§ **SOURCE TEXT**
+++

Philip did the same in Macedon, but as soon as the weather began
to improve in early 199 BC, he marched his army west from his capital of Pella.
It was difficult to know which route Galba would use to invade; history doesn’t
record whether Philip had scouts watching every valley, but it would have made
sense to do so.

In the event, Galba chose the Apsus Valley. Philip rushed to
defend it, but Rome’s legions smashed past his phalanx and into western
Macedon. Although the defeat was incomplete – Philip’s army escaped almost
entirely – this was a pivotal moment in the war, when the extraordinarily maneuverable
Roman maniple proved itself superior to the rigidly structured phalanx.

Galba’s army marched eastward in search of Philip’s host,
and a game of cat and mouse ensued through the summer, with each side seeking
battle on its own terms. A victory for the Romans at Ottolobus, when Philip
almost lost his life recklessly leading his Companion Cavalry against the
enemy, was countered by a Macedonian win at Pluinna. Sadly, the locations of
both Ottolobus and Pluinna have been lost to history.

The harvest of 199 BC arrived without a conclusive outcome.
Galba, far from his base of Apollonia, with his supply lines at risk of being
cut by snow or the Macedonians, took the sensible option and retreated to the
Illyrian coast.

Titus Quinctius
Flamininus

In many ways, the politics of 2,000 years ago were no
different to today: the new man always likes to take control. Although it was
common in the mid-Republic for a general to be left in command of the war he
was prosecuting, Galba found himself supplanted by the current consul, Villius,
soon after his return to Apollonia. Villius in turn was replaced only a few
months later, in early 198 BC, by the brand-new consul, Titus Quinctius
Flamininus thirty years old – a young age to be in command of a large army – he
was a formidable figure who took the invasion in his stride. A lover of all
things Hellenic, he could speak and write Greek, something unusual for Romans
of the time.

+++

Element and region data
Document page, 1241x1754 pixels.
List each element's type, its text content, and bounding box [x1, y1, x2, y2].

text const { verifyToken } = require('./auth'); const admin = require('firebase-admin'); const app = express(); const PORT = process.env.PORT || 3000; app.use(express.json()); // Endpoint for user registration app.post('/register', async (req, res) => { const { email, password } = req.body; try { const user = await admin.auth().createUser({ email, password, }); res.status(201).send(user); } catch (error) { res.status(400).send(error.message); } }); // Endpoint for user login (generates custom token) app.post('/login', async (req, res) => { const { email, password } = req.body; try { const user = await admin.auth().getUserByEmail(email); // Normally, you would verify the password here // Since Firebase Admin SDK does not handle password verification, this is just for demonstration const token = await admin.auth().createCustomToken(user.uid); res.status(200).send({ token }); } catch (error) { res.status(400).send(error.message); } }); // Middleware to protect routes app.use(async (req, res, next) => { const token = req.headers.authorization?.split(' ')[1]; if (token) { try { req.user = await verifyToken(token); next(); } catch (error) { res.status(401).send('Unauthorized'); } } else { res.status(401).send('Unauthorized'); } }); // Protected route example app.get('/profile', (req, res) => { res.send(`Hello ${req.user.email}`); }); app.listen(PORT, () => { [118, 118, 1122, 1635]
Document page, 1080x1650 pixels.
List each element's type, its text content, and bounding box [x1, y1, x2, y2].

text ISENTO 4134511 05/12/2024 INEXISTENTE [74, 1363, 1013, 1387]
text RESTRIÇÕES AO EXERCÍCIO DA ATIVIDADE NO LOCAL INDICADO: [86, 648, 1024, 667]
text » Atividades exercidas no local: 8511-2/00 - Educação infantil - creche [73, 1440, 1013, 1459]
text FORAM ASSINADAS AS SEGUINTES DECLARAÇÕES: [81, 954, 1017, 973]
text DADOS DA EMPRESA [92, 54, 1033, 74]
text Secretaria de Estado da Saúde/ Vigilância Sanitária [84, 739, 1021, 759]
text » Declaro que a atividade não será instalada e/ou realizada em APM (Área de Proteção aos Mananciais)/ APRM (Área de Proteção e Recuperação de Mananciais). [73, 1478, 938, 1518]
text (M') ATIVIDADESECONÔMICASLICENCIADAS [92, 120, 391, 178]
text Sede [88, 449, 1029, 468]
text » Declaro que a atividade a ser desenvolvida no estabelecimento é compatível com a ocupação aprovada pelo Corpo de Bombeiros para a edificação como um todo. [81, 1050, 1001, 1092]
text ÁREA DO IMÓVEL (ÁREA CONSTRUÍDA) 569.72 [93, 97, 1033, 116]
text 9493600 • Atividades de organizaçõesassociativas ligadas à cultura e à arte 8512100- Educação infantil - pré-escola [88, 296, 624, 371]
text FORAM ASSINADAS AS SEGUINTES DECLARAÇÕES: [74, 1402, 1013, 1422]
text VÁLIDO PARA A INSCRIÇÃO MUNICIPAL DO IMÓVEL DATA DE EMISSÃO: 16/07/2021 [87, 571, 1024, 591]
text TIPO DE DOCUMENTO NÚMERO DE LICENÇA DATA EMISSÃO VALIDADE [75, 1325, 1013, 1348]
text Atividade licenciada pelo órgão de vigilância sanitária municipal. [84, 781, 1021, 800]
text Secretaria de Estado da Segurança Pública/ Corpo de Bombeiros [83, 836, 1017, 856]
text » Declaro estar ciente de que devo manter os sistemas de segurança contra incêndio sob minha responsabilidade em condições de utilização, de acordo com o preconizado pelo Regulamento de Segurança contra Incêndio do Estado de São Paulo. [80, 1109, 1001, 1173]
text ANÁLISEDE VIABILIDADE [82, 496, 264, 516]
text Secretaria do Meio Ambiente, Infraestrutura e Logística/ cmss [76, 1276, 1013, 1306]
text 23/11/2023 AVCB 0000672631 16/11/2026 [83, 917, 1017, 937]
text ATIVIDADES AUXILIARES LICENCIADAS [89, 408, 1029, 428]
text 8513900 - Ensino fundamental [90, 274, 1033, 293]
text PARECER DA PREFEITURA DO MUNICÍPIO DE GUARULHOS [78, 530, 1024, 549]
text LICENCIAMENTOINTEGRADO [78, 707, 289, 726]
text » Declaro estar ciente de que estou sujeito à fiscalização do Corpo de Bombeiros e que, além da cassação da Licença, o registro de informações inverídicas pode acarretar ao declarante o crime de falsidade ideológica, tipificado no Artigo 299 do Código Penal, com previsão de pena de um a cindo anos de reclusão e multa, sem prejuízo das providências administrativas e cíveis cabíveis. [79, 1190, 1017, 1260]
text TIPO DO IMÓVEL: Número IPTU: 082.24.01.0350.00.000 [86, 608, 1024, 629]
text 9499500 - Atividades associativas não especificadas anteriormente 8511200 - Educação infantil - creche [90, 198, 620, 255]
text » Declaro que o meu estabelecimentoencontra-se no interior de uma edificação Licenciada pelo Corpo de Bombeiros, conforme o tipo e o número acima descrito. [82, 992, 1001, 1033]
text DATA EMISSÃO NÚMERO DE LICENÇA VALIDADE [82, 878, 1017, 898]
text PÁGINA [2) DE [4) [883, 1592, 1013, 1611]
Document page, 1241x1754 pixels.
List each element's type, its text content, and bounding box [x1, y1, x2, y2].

+++

§ **TASK DESCRIPTION**
Please continue the account of Rome's war with Philip of Macedon from the point where it stops. These lines are separate material, apart from the text.

§ **THE ANSWER**
Flamininus decided to try a different valley to Galba, that
of the River Aous. He found his path blocked by Philip’s phalanx and an
impressive series of defences, leading to a 40-day stand-off during which the
Romans must have mounted many unsuccessful attacks. A dramatic meeting between
Flamininus and Philip took place during this time, across the Aous. The Roman
historian Livy records that Flamininus demanded Philip remove his garrisons
from all Greek towns and pay reparations to those whose lands he had ravaged:
Athens, Pergamum and Rhodes. Unpalatable though these demands were – being
issued to a Hellenic king on his own territory by a non-Greek invader – Philip
conceded. Unsurprisingly, he balked at Flamininus’ next demand, that he should
surrender the towns of Thessaly to their own populations, reversing a legacy of
Macedonian control of more than 150 years.

The impasse resumed, but soon after a local guide was found
to lead a Roman force up and around the Macedonian positions. Attacked from in
front and behind, Philip’s army broke and fled; it was thanks only to the
phalanx that a complete slaughter was prevented. Pursued eastward, Philip had
to abandon the same Thessaly he had refused to deliver to Flamininus only days
before. It was a humiliating moment for the Macedonian King, all the more so as
he had to torch his own farmland and towns to deny supplies to the enemy.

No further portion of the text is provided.